Indirect Force Measurement via Hamiltonian Monte Carlo-Based Probabilistic Model of FSR Sensor

Force-sensitive resistor (FSR) sensors have been playing a central role because of their endless applications in the robotics and healthcare sectors. They can be used for detecting abnormalities in respiration systems, contact force estimation, and human-machine interaction. Traditionally, the dynamic of the FSRs is modeled analytically to capture the change in resistance. However, these traditional approaches face a critical challenge because of the presence of uncertainty in measurement, violation of saturation limits, bias, and hysteresis. To address these issues, a Gaussian process regressor (GPR)-based probabilistic model via Hamiltonian Monte Carlo (HMC) called Gaussian process Monte Carlo (GPMC) is proposed for capturing the dynamics of the FSRs. In addition, the two models are developed for breaking the force measurement into the low and high regions with a range of 0.2-10 and 10-98.8 N, respectively.
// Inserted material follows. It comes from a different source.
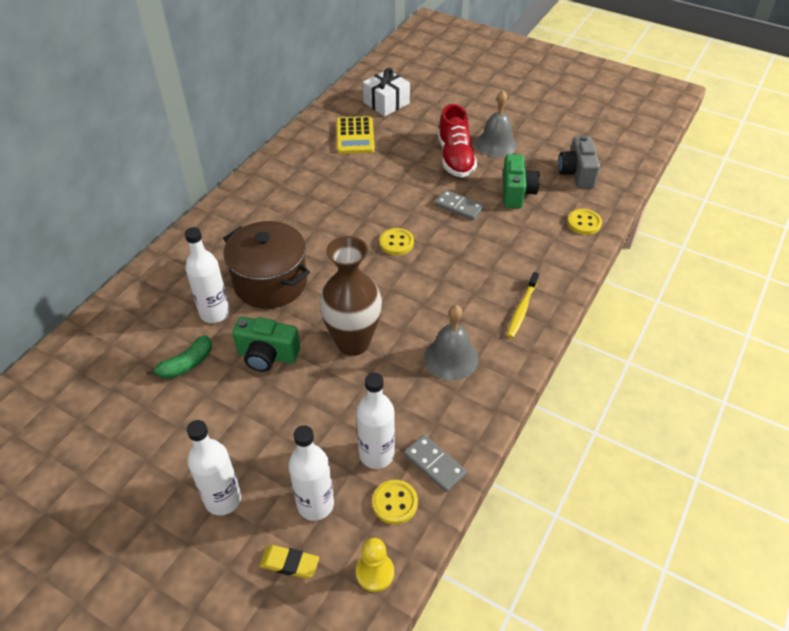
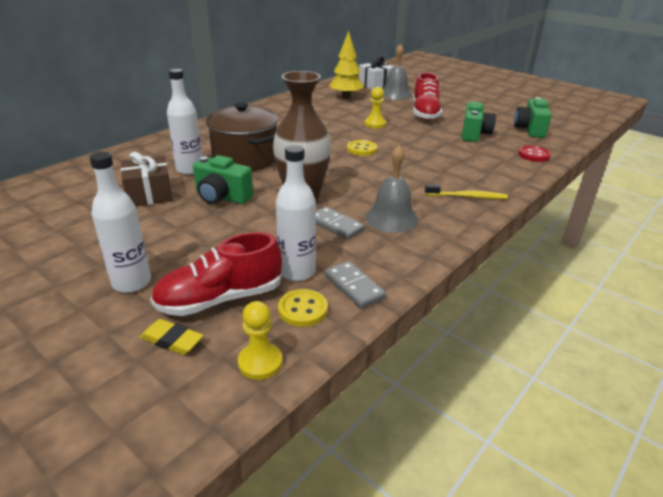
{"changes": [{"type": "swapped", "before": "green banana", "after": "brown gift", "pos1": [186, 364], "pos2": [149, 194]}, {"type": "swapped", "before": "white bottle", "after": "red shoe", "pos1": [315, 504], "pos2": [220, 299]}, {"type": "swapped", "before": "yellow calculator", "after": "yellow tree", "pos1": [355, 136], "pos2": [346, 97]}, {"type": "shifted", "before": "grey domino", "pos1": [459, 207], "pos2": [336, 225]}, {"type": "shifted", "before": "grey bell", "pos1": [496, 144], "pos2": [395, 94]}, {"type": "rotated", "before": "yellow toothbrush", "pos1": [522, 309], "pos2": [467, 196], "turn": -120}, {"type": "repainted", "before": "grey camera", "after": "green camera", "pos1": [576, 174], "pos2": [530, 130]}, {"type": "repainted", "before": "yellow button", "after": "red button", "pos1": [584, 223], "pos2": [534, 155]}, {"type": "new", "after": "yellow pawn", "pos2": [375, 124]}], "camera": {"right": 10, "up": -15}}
To demonstrate the uncertainty in force measurement, a 95% prediction interval is drawn for the developed models. The experimental analysis advent that the presented model for the force measurement outperforms other state-of-the-art methods in terms of mean squared error (MSE), mean absolute error (MAE), and root mean square error (RMSE). It was noted that the presented model achieves an accuracy in the sequence of [MSE, MAE, RMSE] as [8.3063, 2.0763, 2.8820] and [0.0755, 0.2132, 0.2748] for high and low regions, respectively.